Kim, il y a un an, s'est publiquement libéré du moratoire autoproclamé, et bien qu'il n'ait pas agi à ce sujet à ce jour, le chef de l'US Northern Command a déclaré aux législateurs américains la semaine dernière qu'il «pourrait commencer à tester en vol une conception ICBM améliorée dans un proche avenir. avenir."

Le général de l'armée de l'air, Glen VanHerck, a déclaré au Comité sénatorial des forces armées que le régime avait «dévoilé en octobre dernier un nouvel ICBM considérablement plus grand et vraisemblablement plus performant que les systèmes testés en 2017, augmentant encore la menace posée à notre patrie».

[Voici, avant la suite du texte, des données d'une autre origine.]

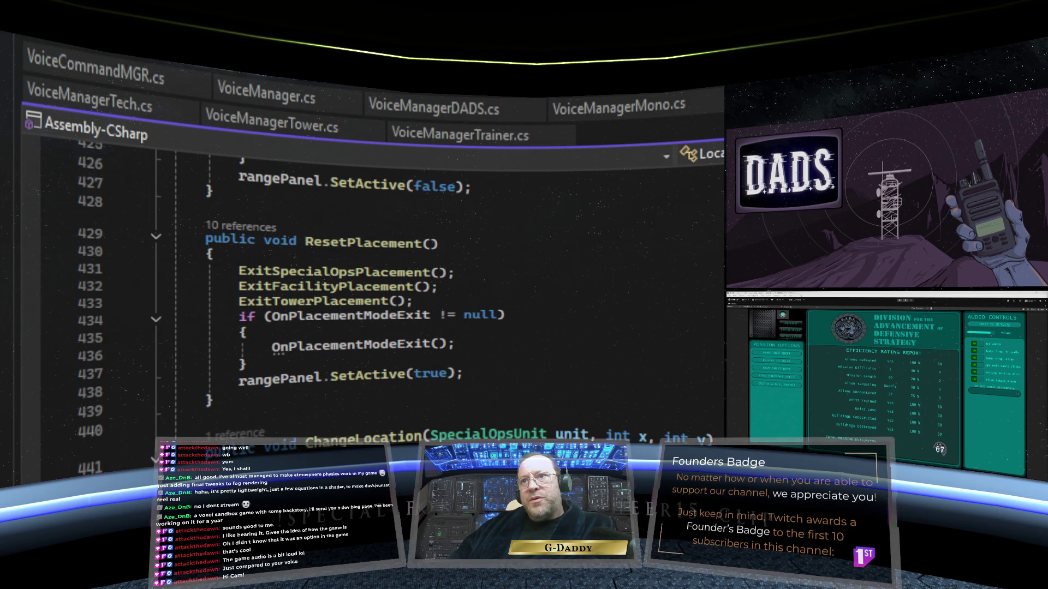
pyautogui.scroll(-2, 382, 294)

«La nécessité d'un système de défense antimissile balistique robuste et moderne a été fortement renforcée au cours de l'année écoulée. Malgré les efforts des États-Unis en 2020 pour parvenir à un accord avec Kim Jong Un, la Corée du Nord a poursuivi le développement d'ICBM capables de frapper des cibles aux États-Unis », a déclaré VanHerck.

«Alors que la Corée du Nord poursuit sa quête d'armes stratégiques avancées à longue portée – y compris les nouveaux systèmes exposés lors de leur défilé du 10 octobre 2020 – USNORTHCOM reste déterminé à maximiser la capacité et la capacité de nos systèmes de défense antimissile balistique», a-t-il déclaré au panel.

L'administration Biden affirme avoir contacté les Nord-Coréens depuis la mi-février, sans succès jusqu'à présent.

Les responsables de l'administration du briefing ont déclaré qu'un examen interinstitutions de la politique de la Corée du Nord en était à sa phase finale et que le conseiller à la sécurité nationale Jake Sullivan prévoyait d'accueillir ses homologues japonais et sud-coréens à Washington la semaine prochaine pour discuter des résultats de cet examen.